How to Detect Coordinated Harassment Campaigns

Nicholas Van Landschoot headshotNicholas Van Landschoot

Coordinated harassment looks like organic outrage until you see the structure behind it. Learn the signals that separate a pile-on from an orchestrated campaign.

Network map exposing a coordinated harassment campaign

A wave of hostile posts can feel like spontaneous public anger. Often it is not. Coordinated harassment campaigns are organized, repetitive, and structured, and the difference matters enormously for how a security or brand protection team responds.

Look for Structure, Not Just Volume

Organic backlash is messy and varied. Coordinated activity tends to be uniform: similar phrasing, shared hashtags, synchronized timing, and recycled imagery. When many accounts say nearly the same thing within a tight window, you are likely looking at orchestration rather than coincidence.
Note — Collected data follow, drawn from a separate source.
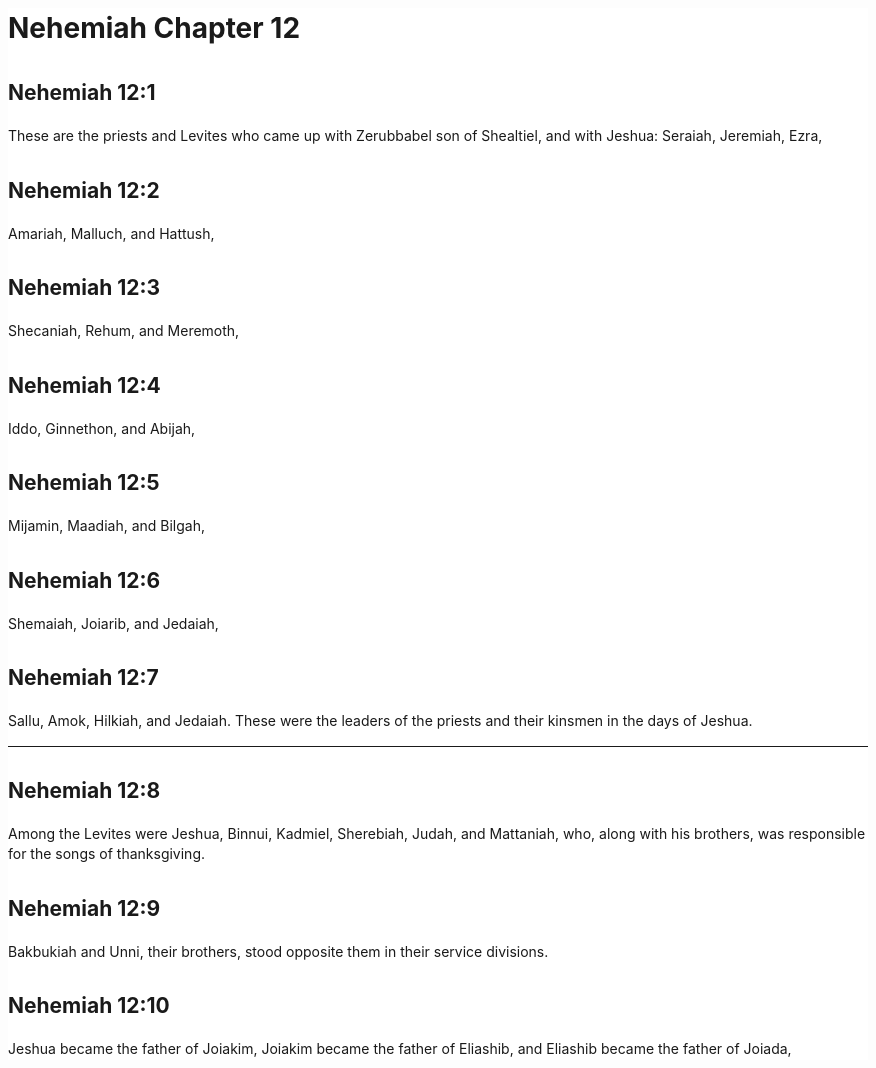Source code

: # Nehemiah Chapter 12

## Nehemiah 12:1

These are the priests and Levites who came up with Zerubbabel son of Shealtiel, and with Jeshua: Seraiah, Jeremiah, Ezra,

## Nehemiah 12:2

Amariah, Malluch, and Hattush,

## Nehemiah 12:3

Shecaniah, Rehum, and Meremoth,

## Nehemiah 12:4

Iddo, Ginnethon, and Abijah,

## Nehemiah 12:5

Mijamin, Maadiah, and Bilgah,

## Nehemiah 12:6

Shemaiah, Joiarib, and Jedaiah,

## Nehemiah 12:7

Sallu, Amok, Hilkiah, and Jedaiah. These were the leaders of the priests and their kinsmen in the days of Jeshua.

---

## Nehemiah 12:8

Among the Levites were Jeshua, Binnui, Kadmiel, Sherebiah, Judah, and Mattaniah, who, along with his brothers, was responsible for the songs of thanksgiving.

## Nehemiah 12:9

Bakbukiah and Unni, their brothers, stood opposite them in their service divisions.

## Nehemiah 12:10

Jeshua became the father of Joiakim, Joiakim became the father of Eliashib, and Eliashib became the father of Joiada,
Map the Accounts Behind the Noise

The clearest signal of coordination is the network. Mapping the relationships between participating accounts often reveals a small core driving a much larger ring of amplifiers. Newly created accounts, mutual follower clusters, and accounts that consistently activate together are strong indicators of a campaign.

Watch How Narratives Move

Coordinated campaigns push a narrative, not just insults. Tracking how a specific framing spreads across platforms and which accounts seed versus amplify it helps distinguish a manufactured narrative from genuine sentiment.

Assess Targeting and Escalation

Determine who the campaign is actually aimed at: an executive, an employee, a brand, or a location. Escalation toward doxxing, threats, or references to physical presence raises the priority immediately and may warrant looping in protective and legal teams.

Preserve Evidence Across the Campaign

Campaigns are often deleted once exposed. Preserve posts, accounts, timestamps, and the connections between them as you investigate, so the structure of the campaign can be demonstrated later even after participants scrub their activity.

Respond to the Pattern, Not Each Post

Reacting to individual posts is a losing game. Once the structure is mapped, teams can respond to the campaign as a whole, prioritize the accounts that matter, and brief stakeholders with evidence rather than anecdotes.